Does a “member of the police” include a vetting person, who is not a police officer, probably on contract?
Do rogue elephants and man eating tigers qualify or would that be deemed self defense?
Arms Act definition = "member of the Police means a Police employee within the meaning of section 4 of the Policing Act 2008"
Section 4 of the policing act = "Police employee means a person employed under section 18 and, except in Part 4, includes a person seconded to the Police"
If the Police are rewriting the Arms Code, it looks like the promised independent agency to administer the Act is as likely as 100,000 State homes being built and the light rail down Dominion Road running in my lifetime.
Out of interest - are you a user of the existing rail network? If you were looking for affordable price, decent times and efficiency I suggest that the current network fails in all your stated measures - and any additions to the existing will suffer the same faults and foibles. The rest of the country couldn't give a fat rat's arse either.
A bit off topic but .....
Our biggest issue with commuter transport, especially here in Chch is population density. Auckland is in a similar position but being a denser population has some advantages.
Rail works when you have larger numbers of people in one place who transport to another place regularly. Chch has a buggered central city so most people work everywhere else and live elsewhere...so we are not all at the same starting point and are not all going to the same place. As for efficiency, I used to live 25km from where I worked. If I cycle to work, it took me just over an hour on the pushbike, If I took the motorbike it took about 35 minutes, (Car was fractionally longer) If I caught the bus it took me 1 hour 15 minutes...AND the bus stopped right outside work at about the same time as I finished. IE If I biked home I would be leaving at almost the same time as the bus....... In other words for a distance of 25km I was able to match the bus for speed with a bicycle. I could understand this if the distances were different, but both are almost the same route and mostly a straight line to Woodend....The first few Ks I stayed off the main roads and would reach the junction with the bus route about the same time as the bus....From there I would pretty much take the bus route....It would pass me on the road then I would pass him at the next stop etc...
If Chch had a larger population then public transport would start to make sense. I heard one councillor state "it worked in big cities over seas so why wont it work here? " I do not think she understood or realised what city means overseas. She used the trains in New York as an example. For NY they have 16 times Chch population (8.4m) which is 1.6 times the NZ population living in an area HALF the size of Chch. So for every property in Chch that houses a family of 5, that same land space would have to contain 80 people. Ever block in the city that had 20 houses on it with about 4 or 5 people in each that houses about 90 people would need to home nearly 1500 people. They say there is a McDonalds every 100m in these cities...what they don't tell you is there are enough people living within 50 metres of that building to make that a viable business model....
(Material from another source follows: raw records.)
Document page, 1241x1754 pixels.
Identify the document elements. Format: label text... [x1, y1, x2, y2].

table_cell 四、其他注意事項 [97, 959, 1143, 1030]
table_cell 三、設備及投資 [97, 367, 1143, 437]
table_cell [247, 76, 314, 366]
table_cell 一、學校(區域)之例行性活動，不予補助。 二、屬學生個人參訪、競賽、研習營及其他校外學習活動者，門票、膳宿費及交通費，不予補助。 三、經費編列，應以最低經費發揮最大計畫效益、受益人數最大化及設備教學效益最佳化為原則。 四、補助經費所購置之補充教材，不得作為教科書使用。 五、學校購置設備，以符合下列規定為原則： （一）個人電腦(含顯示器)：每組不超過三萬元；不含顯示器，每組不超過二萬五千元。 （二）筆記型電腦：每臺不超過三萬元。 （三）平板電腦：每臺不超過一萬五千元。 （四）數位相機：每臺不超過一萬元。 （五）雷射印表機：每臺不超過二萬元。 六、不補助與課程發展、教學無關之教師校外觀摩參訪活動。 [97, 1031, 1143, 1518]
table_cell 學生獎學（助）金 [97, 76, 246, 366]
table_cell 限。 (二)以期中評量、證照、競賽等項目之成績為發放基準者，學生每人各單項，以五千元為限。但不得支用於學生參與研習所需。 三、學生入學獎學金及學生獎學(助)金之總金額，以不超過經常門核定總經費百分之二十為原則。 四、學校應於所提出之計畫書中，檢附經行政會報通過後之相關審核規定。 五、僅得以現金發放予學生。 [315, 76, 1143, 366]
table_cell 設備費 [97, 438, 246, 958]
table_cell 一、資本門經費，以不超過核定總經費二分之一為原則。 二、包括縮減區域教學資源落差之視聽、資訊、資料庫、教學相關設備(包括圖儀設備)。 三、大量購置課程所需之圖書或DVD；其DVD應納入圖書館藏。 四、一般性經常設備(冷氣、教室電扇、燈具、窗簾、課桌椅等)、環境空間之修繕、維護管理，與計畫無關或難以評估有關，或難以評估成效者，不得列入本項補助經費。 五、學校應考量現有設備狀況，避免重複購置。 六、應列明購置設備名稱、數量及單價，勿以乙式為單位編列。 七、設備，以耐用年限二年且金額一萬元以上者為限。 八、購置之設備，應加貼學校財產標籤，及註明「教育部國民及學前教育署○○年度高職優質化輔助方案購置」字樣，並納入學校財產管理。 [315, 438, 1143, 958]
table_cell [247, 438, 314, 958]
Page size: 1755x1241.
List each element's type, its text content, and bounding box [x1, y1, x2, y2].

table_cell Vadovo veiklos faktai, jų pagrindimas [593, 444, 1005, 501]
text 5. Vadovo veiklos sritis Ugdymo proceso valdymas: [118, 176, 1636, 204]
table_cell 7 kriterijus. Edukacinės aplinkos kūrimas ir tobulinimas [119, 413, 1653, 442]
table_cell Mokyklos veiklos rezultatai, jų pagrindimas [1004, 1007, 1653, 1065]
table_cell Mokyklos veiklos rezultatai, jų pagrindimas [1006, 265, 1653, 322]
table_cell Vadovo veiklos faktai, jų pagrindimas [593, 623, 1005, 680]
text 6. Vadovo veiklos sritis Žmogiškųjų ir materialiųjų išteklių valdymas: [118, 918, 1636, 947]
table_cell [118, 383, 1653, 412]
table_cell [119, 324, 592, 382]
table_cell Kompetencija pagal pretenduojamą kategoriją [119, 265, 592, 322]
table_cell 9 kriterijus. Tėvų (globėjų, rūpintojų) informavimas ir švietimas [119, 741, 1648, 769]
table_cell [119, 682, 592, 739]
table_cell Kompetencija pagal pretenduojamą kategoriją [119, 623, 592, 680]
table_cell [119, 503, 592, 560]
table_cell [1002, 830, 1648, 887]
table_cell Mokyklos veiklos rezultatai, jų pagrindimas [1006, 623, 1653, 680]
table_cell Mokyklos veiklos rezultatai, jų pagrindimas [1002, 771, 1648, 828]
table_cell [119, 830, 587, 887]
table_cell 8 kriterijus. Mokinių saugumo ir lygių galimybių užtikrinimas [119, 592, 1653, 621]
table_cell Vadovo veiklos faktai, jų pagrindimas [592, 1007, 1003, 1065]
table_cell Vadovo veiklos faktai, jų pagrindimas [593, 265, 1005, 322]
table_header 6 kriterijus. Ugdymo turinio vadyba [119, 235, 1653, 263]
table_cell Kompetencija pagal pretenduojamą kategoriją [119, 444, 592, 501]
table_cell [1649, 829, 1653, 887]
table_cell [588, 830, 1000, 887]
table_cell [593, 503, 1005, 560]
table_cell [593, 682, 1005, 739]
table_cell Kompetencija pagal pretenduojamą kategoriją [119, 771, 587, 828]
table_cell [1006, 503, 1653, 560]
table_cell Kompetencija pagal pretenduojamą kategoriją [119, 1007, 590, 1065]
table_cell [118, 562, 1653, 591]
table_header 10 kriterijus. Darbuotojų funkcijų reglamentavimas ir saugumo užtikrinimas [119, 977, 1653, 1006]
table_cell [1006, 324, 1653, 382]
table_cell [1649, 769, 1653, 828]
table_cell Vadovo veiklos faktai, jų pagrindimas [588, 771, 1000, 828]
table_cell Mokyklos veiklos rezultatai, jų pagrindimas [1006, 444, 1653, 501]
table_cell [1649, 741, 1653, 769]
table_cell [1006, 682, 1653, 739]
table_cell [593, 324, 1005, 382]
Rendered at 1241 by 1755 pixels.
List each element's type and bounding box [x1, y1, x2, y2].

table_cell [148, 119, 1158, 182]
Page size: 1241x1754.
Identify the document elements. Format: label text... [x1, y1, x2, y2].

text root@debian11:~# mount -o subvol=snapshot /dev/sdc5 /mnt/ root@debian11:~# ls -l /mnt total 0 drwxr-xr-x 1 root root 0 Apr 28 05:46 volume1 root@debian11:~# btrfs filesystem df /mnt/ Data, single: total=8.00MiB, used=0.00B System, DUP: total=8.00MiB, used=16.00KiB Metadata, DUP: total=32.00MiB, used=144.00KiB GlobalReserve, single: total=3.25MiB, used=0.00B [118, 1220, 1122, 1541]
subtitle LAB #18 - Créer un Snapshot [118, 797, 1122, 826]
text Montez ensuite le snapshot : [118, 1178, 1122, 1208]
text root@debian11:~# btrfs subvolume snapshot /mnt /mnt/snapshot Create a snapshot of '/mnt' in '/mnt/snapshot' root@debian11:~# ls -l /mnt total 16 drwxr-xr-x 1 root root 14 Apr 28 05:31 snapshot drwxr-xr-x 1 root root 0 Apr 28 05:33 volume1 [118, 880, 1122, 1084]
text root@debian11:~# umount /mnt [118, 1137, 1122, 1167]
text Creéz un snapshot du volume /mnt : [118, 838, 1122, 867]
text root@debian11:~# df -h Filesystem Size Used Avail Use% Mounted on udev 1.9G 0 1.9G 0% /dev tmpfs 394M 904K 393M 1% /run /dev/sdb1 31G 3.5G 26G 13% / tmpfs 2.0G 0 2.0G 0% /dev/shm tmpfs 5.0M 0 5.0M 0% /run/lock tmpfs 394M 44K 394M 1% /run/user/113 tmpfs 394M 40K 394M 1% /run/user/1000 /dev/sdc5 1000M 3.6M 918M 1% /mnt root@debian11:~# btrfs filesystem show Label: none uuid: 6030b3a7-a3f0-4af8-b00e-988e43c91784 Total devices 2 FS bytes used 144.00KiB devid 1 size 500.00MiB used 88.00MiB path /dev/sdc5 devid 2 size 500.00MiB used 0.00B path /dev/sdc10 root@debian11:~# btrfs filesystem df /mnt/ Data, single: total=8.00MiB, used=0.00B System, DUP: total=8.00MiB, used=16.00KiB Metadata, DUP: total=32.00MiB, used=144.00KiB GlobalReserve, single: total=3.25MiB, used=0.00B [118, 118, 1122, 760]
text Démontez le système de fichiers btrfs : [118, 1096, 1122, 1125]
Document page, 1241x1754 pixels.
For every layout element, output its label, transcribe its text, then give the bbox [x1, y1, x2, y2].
how else do you think the high speed rail in japan and europe got built? it wasn't through private funding
I have a work van however I do use it to go to town as i live within walking distance a train station. I use the bus a lot to go clubbing etc or to go to bars.
Yes it is not cheap, quick or reliable. however it avoids a DIC.
Um, err, nope.
Drawing comparisons with other countries' infrastructure is a wasted cause. Auckland's population is a mere 5-10% of any similar sized (area wise) metropolis around the world. Therefore funding such grandiose pipedreams is beyond our means. Simple.